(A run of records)
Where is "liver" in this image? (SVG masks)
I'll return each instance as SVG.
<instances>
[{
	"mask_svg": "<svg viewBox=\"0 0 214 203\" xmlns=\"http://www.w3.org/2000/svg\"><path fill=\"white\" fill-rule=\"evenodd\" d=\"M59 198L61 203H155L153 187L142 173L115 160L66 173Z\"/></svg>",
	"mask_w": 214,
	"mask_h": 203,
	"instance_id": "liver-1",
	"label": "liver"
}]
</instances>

Exercise brief: Could you return every one of the records above, line for line, without changing a single character?

Worked solution:
Where is "liver" in this image? (SVG masks)
I'll return each instance as SVG.
<instances>
[{
	"mask_svg": "<svg viewBox=\"0 0 214 203\" xmlns=\"http://www.w3.org/2000/svg\"><path fill=\"white\" fill-rule=\"evenodd\" d=\"M59 198L61 203H155L153 187L142 173L115 160L66 173Z\"/></svg>",
	"mask_w": 214,
	"mask_h": 203,
	"instance_id": "liver-1",
	"label": "liver"
}]
</instances>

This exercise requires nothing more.